▶ WRITTEN TASK A
Copy the entries below word for word, from the line containing "Training Time" through the last line of the entries, with both ends included. Leave the pictures out of your copy.

▶ READING TEXT
We write ln(z) as ln(1+z-1) = ln(1+(z-1)) to utilize the familiar expansion that is:
(z-1) - (z-1)^2 / 2 + ...
which converges for |z-1| < 1, i.e., we get convergence of ln(z) in an open Taylor disk centered at z = 1, with the boundary being a circle of radius 1.
Now I want to analytically continue ln(z), along $z=e^{i\theta}$, that is, continue ln(z) along the unit circle |z| = 1, with expansions / Taylor disks centered at $e^{i\theta}$.
I am able to write out explicitly the new power series in powers of (z-$e^{i\theta}$), with new coefficients, and noting that we now have convergence for |z-$e^{i\theta}$| < r < 1.
My question is: Say, on my first shift, shifting the center from z = 1 to z = $e^{i(\pi/6)}$, I get a new power series, but here's my confusion: is this an expansion for the original ln(z), with the original, chosen branch cut, say, the negative real axis? I'm guessing it can't be, because as I continue analytically around the unit circle, I will eventually get a Taylor disk that covers a part of the negative real axis, which would be nonsense. If indeed, each shift requires me to specify a new branch cut, how do I do this, so that we still have convergent Taylor disks that satisfy |z-$e^{i\theta}$| < 1?
(My task is to do 12 shifts, starting at $\theta = pi/6$ to get back to z = 1 and that I should be able to observe that I get back the original ln(z) plus an additional $2\pi i$.)
Edit: But if I chose a different branch cut, as I shift the center and re-expand the power series, then this new series wouldn't even be an analytic continuation of the original ln(z), so I don't know how to proceed.
Thanks,

▶ WRITTEN TASK B
According to the post on analytically continuing ln(z) around the unit circle, how many shifts is the writer's task to do?

▶ RECORDS PROVIDED
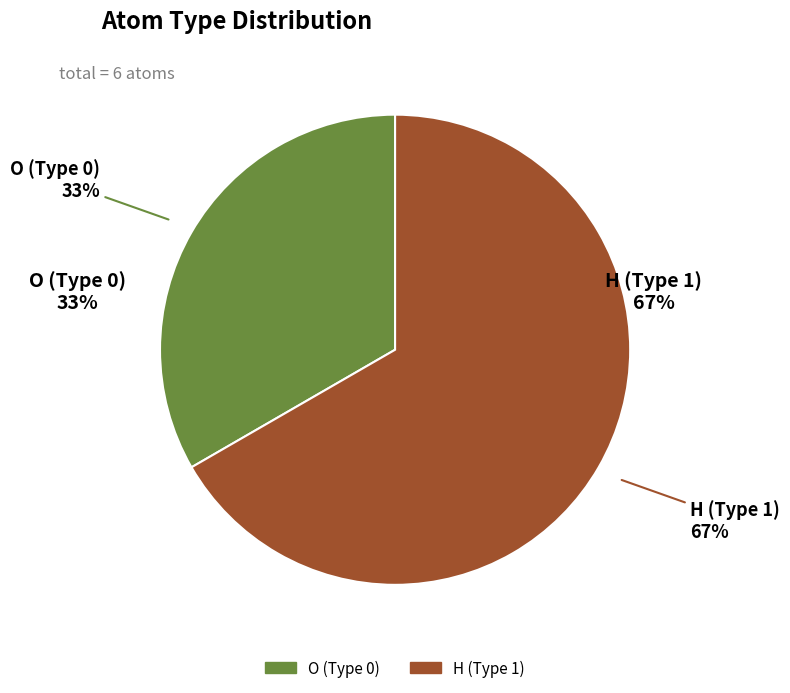

To the nearest percent, what percentage of the pie is H (Type 1)?

67%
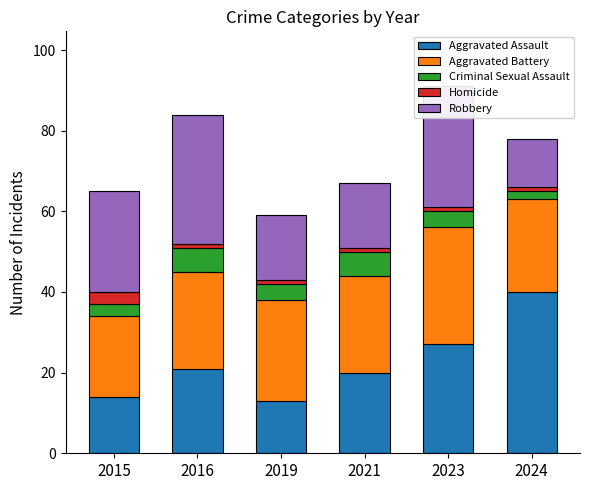

True or false: Aggravated Assault has a value of 65 at 2024.

False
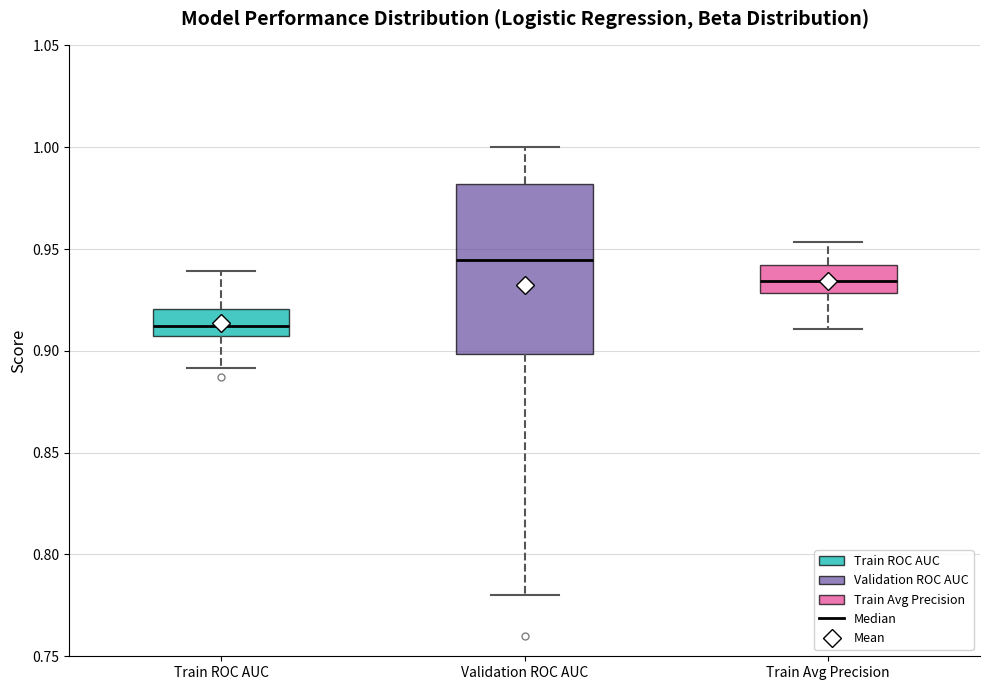

Which box has the lowest median line?

Train ROC AUC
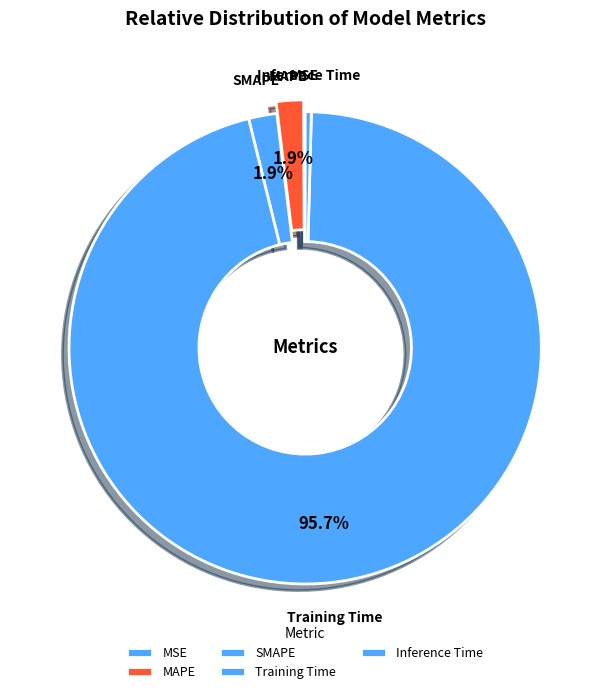

Which category accounts for the majority?

Training Time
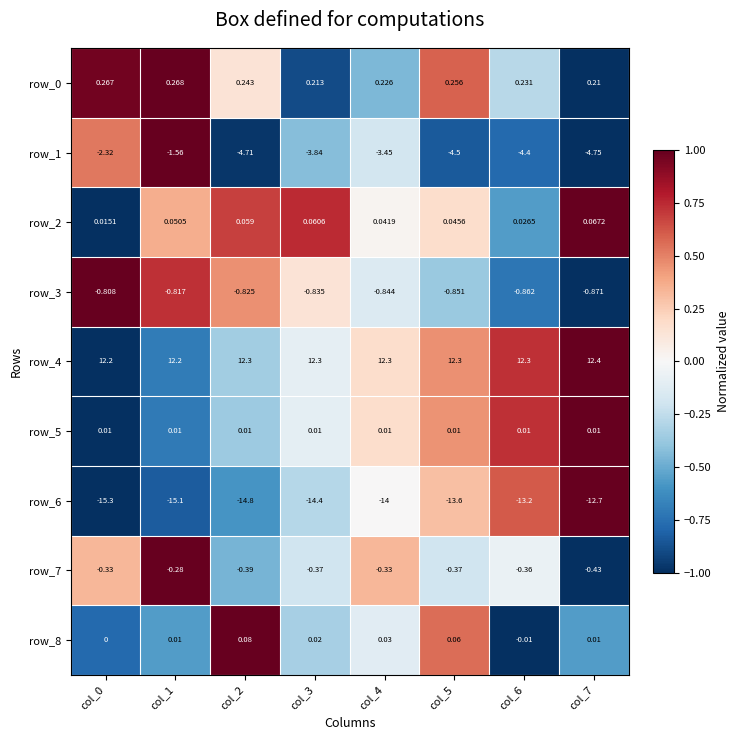

What is the approximate value of row_6 at col_3?

-14.4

▶ WRITTEN ANSWER A
Training Time

What is the approximate value of row_6 at col_3?

-14.4

▶ WRITTEN ANSWER B
12 shifts, starting at θ = π/6.